→ GOAL OF THE EXERCISE:
Please copy the conference post on web accessibility from "The speakers had" to "NVDA screen reader)", renaming "screen reader" as "screen-reading program".

It’s been a wonderful conference for meeting people, learning new strategies, as well as reinforcing the methods I use for developing websites.
Yesterday, during the question and answer session at the end of the day with the Tuesday speakers, the topic of accessible websites came up.
The speakers had great suggestions for how to learn more about web accessibility:
- Install a screen reader (if you’re on Windows, install the free NVDA screen reader)
- Visit a page with a podcast and discover if you can access the content without turning on your speakers, and
- Learn about and enable VoiceOver on your Mac
Other suggestions included visiting The Accessibility Project, WebAIM, or Knowbility websites to read their resources and tutorials and learn about workshops. Or purchase the latest Rosenfeld Media book, A Web for Everyone by Whitney Quesenbery.
They’re all great ways to learn about web accessibility.

(Dataset records)
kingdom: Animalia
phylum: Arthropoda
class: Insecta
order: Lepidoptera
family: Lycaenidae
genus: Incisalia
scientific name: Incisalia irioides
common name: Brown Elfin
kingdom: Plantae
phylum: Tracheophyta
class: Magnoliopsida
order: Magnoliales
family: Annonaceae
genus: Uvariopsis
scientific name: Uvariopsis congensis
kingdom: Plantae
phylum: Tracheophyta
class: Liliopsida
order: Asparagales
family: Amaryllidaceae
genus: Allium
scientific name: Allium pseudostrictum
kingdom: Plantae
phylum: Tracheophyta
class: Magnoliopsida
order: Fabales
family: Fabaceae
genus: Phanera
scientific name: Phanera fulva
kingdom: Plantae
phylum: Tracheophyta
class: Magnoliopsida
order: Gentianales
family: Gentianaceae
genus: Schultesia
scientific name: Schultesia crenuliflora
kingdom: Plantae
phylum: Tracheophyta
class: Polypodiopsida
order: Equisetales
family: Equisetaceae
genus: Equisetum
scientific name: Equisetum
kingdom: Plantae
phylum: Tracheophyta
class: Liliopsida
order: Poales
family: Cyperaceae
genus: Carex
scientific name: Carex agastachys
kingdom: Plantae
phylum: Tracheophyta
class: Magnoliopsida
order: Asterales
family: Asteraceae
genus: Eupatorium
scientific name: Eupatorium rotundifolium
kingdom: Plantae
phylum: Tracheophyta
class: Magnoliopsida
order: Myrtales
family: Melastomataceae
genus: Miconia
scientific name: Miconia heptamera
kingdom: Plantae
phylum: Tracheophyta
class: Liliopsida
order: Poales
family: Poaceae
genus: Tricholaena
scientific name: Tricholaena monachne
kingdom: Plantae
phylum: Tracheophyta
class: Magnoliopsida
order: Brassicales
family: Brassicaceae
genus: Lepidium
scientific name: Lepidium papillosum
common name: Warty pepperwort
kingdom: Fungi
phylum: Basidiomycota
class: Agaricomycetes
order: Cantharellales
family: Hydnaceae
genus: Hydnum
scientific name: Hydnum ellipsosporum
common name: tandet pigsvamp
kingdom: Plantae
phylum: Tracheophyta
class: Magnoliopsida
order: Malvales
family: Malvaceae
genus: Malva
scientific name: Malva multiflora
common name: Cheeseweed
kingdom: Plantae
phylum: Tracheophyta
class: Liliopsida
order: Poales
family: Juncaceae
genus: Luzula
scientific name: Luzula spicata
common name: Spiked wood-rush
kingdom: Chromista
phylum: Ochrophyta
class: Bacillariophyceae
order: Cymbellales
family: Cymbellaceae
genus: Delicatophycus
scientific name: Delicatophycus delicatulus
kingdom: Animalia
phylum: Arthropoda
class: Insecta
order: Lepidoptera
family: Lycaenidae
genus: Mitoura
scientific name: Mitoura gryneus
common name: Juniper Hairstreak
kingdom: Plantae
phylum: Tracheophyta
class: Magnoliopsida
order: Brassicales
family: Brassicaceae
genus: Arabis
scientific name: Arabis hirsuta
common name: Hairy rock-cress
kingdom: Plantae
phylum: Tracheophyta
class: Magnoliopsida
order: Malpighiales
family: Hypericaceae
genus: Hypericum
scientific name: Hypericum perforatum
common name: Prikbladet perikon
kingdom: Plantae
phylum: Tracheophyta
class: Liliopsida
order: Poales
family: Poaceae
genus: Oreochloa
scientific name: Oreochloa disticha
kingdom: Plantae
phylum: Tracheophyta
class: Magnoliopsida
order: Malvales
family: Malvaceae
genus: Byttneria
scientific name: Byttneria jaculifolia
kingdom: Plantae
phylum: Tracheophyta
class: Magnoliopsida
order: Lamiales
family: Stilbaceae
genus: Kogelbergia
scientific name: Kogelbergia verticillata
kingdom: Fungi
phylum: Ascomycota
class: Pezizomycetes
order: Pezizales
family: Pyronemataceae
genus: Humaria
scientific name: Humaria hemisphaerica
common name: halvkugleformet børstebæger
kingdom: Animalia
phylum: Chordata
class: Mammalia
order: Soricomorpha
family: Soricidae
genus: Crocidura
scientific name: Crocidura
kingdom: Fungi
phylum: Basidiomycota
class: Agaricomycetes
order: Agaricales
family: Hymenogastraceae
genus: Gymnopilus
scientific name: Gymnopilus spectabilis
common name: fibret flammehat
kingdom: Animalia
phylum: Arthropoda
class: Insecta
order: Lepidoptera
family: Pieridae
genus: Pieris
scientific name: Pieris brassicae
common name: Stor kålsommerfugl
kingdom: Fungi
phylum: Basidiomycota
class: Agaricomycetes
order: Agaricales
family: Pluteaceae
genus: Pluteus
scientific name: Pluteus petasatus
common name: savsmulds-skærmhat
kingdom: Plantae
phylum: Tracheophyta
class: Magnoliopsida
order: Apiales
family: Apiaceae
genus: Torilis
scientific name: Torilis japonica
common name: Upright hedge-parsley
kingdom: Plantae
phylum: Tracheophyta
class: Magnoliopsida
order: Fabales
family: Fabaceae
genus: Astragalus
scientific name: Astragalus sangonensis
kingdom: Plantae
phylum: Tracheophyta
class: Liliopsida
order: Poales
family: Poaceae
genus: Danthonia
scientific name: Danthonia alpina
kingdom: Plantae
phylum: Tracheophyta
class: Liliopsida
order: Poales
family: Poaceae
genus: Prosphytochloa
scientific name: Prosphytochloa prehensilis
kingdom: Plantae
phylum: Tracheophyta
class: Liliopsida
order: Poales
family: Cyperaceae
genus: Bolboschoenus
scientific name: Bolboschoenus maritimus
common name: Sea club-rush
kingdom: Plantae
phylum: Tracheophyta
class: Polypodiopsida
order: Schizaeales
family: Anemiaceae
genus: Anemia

→ RESPONSE TO THE TASK:
The speakers had great suggestions for how to learn more about web accessibility:
- Install a screen-reading program (if you’re on Windows, install the free NVDA screen-reading program)